I trust you have all read the recent Auditor General's report on the performance of PHAC in the pandemic. The Auditor General's conclusion confirmed the reality of what all Canadians have been living. It said, “The agency was not adequately prepared to respond to the pandemic, and it underestimated the potential impact of the virus at the onset of the pandemic.”
Despite identifying a myriad of issues at PHAC, the Auditor General failed to identify the root of the problem. At no point did she ask why the systems were allowed to go untested. Why didn't the risk assessments from January to March of 2020 look adequately at the potential for COVID-19 to become a global pandemic?
Plainly, we have a national public health institute that is run by non-experts.
Six and a half years ago, the Harper government moved the leadership of PHAC from the CPHO, who is a public health doctor, to a president who is a career bureaucrat. This decision set PHAC on a course that has gravely influenced its ability to put into place the foundational elements required to proactively prepare for and effectively respond to the coronavirus pandemic. It also created a cascade where public health experts are no longer present at the senior levels of the agency. They have been largely forced out and replaced over time by generic bureaucrats with no experience in or understanding of the very basic principles of public health science.
Perhaps even more troubling was that in the midst of the pandemic, when faced with the need to install a new deputy head of PHAC in September of 2020 and with the failures of responding to the crisis evident to all Canadians, the Prime Minister, rather than installing a doctor with expertise and experience in public health and pandemic response, picked another career bureaucrat with no credentials in public health, who would have to learn on the job in the midst of the biggest health crisis of the last century.

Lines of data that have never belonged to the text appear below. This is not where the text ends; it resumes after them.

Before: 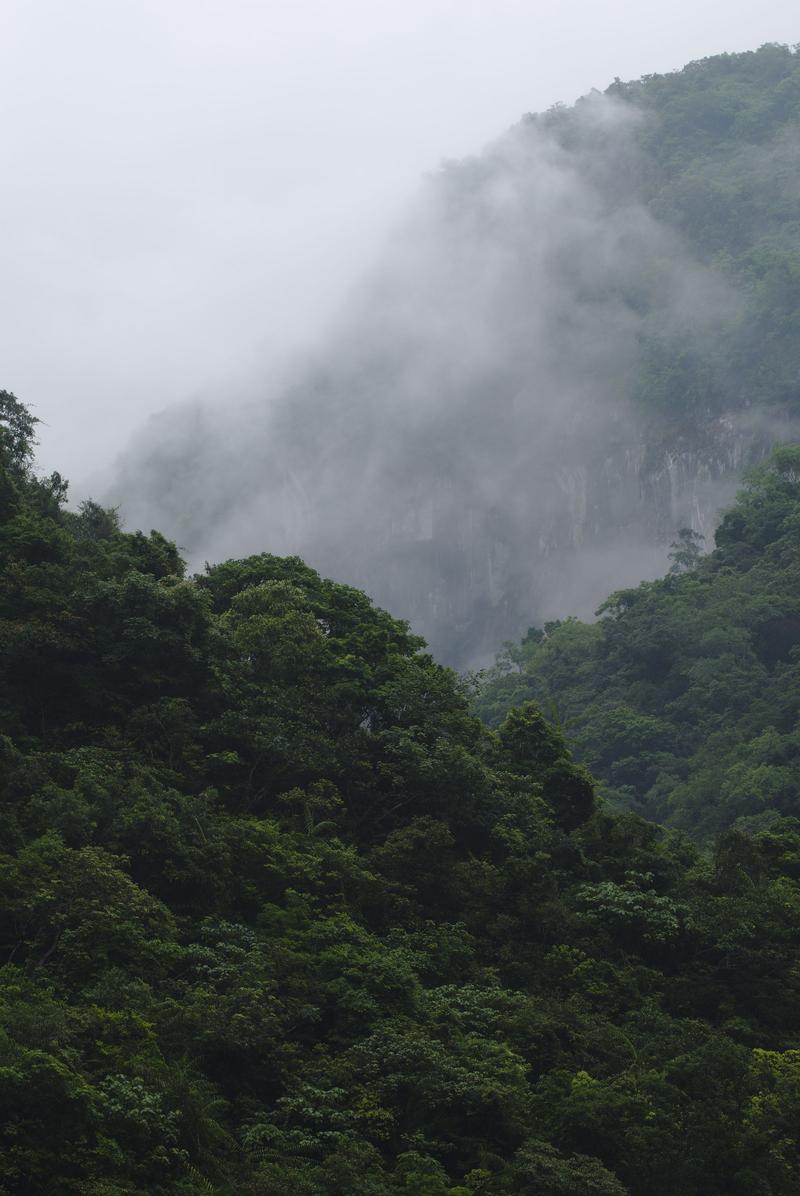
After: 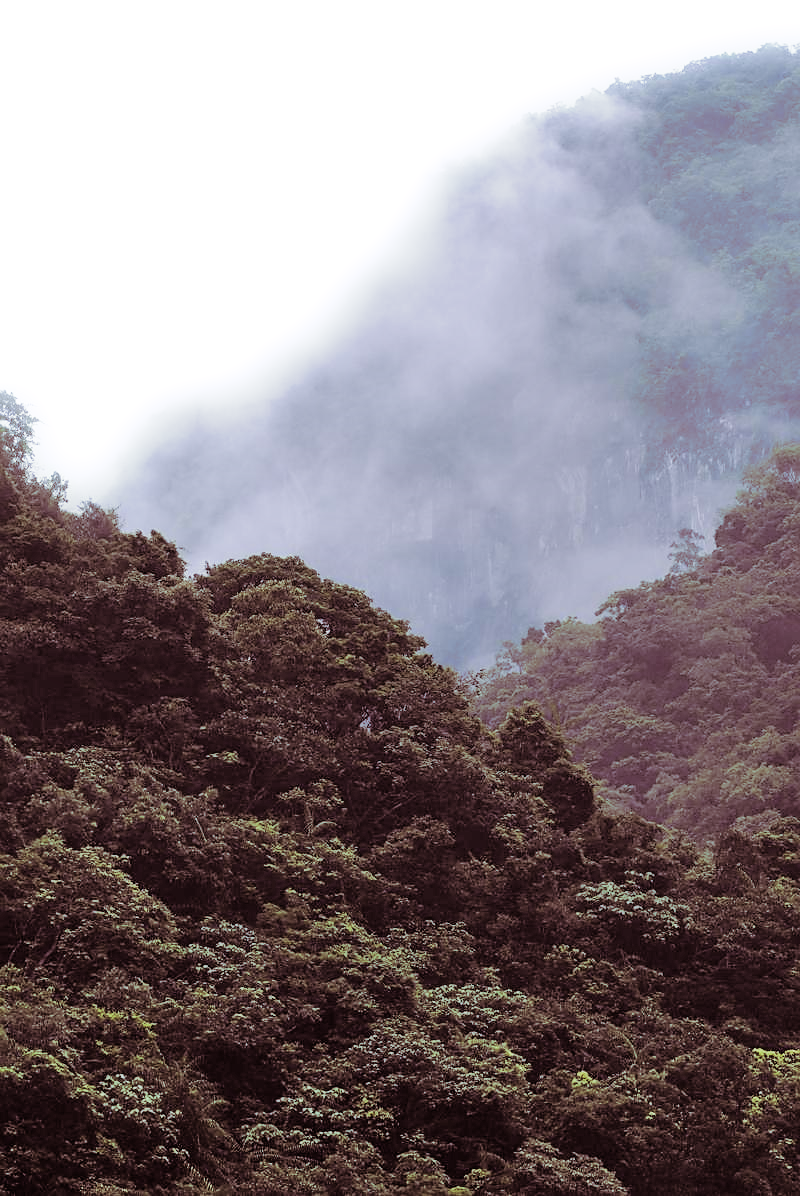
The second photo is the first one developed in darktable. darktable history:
white balance: red 1.004, blue 1.096
filmic rgb: black relative exposure -5 EV, hardness 2.88, contrast 1.1, highlights saturation mix -20%
split-toning: on, module defaults
sharpen: radius 1.864, amount 0.398, threshold 1.271
bloom: size 5%, threshold 95%, strength 15%
shadows and highlights: soften with gaussian
exposure: black level correction 0, exposure 1.125 EV, compensate exposure bias true, compensate highlight preservation false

Interestingly, the United States' CDC faced a similar situation of needing a new director. It replaced the outgoing director—a physician and virologist—with a physician and public health expert.

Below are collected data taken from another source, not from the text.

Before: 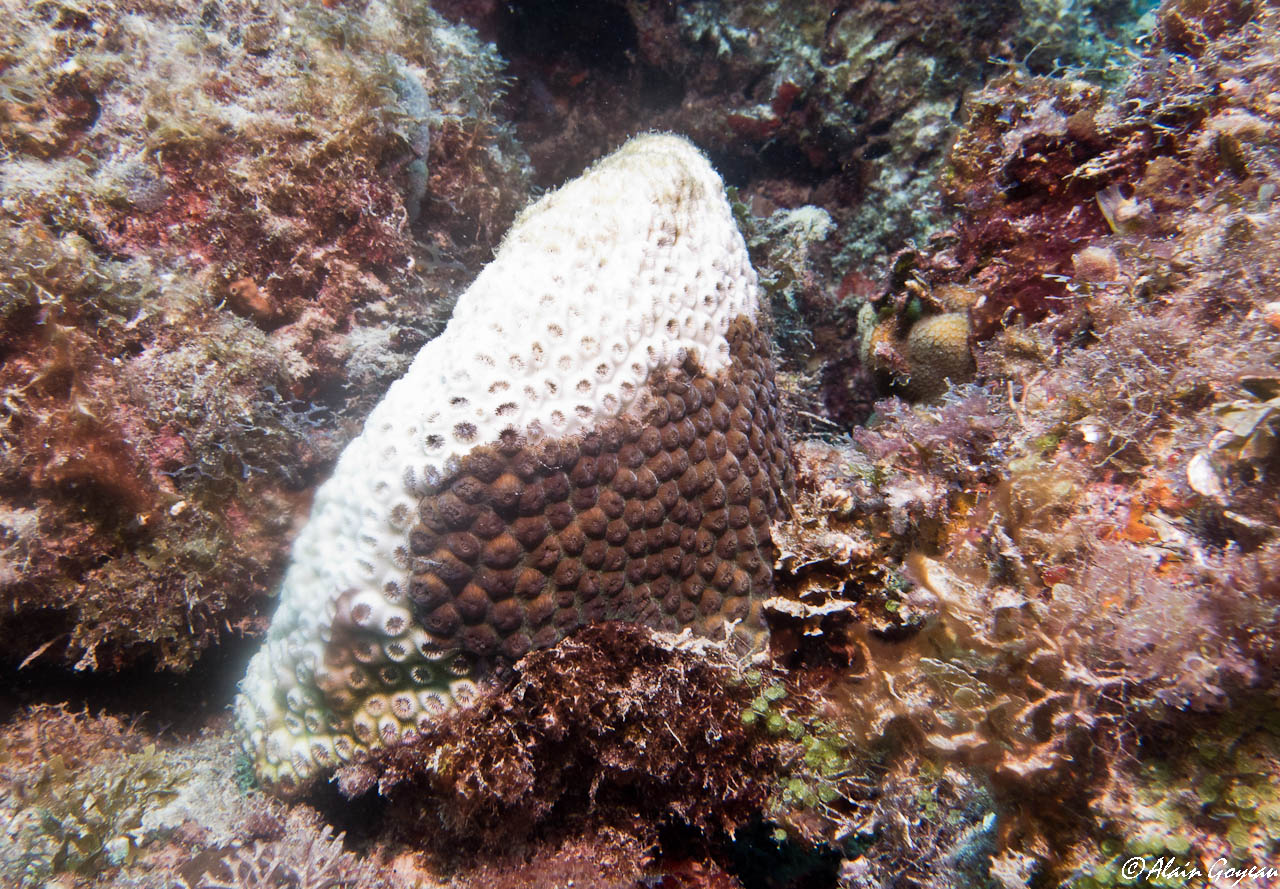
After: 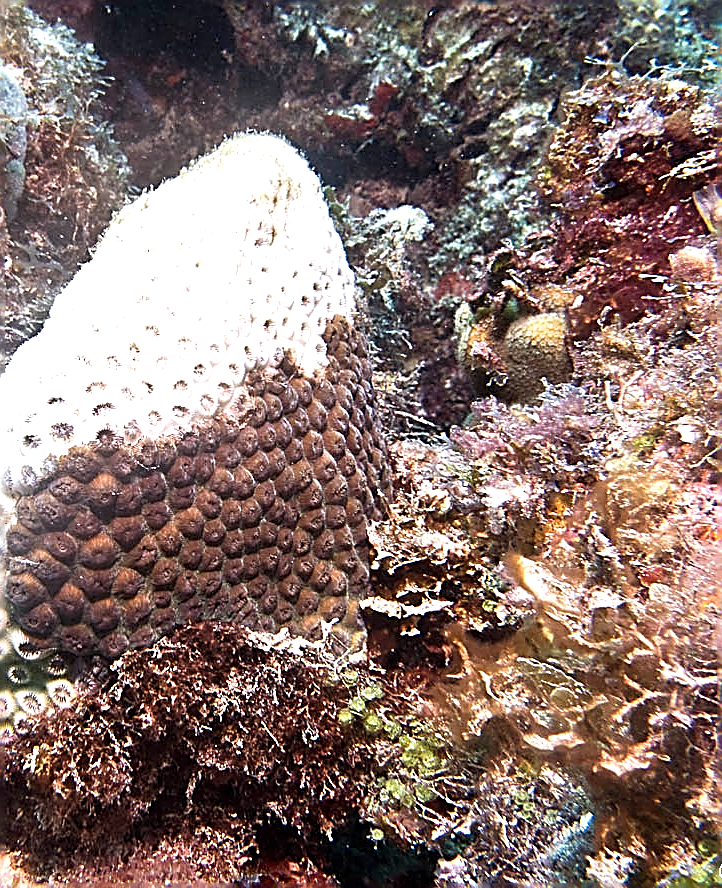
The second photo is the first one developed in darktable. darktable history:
crop: left 31.555%, top 0.006%, right 11.975%
exposure: exposure 0.716 EV, compensate exposure bias true, compensate highlight preservation false
sharpen: amount 1.843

In the midst of the catastrophe of the federal response to the pandemic, the government has continued its long practice of devaluing expertise and subject matter competency in favour of bureaucrats. However, I would suggest to you that the failures in the PHAC response to the pandemic should not be pinned solely on the bureaucratic leadership of PHAC. If I was put into a cockpit of an airplane and the lights began to flash, I wouldn't understand what to do because I wasn't trained to be a pilot. It is unfair to expect Mr. Stewart or any of the other non-experts running PHAC to adequately manage the Canadian response to the pandemic. They don't have the training or experience required.
As we emerge from the pandemic—as we surely will—I hope this committee and others will initiate a re-examination of where public health experts are needed in the federal government. I hope the Public Health Agency of Canada Act will be restored to its original form, with the position of president of the Public Health Agency removed and that power restored to the CPHO role.
Ideally, this will initiate a new cascade, where public health training and expertise is valued over the ability to work the bureaucracy for personal gain. It is the decisions of the Harper and Trudeau governments over almost a decade that have led us to the depths of this crisis. The decisions of Mr. Harper and Mr. Trudeau have had a cost—a cost that has been paid for with the lives of Canadians who have needlessly died from COVID-19.
Thank you. I look forward to our discussion.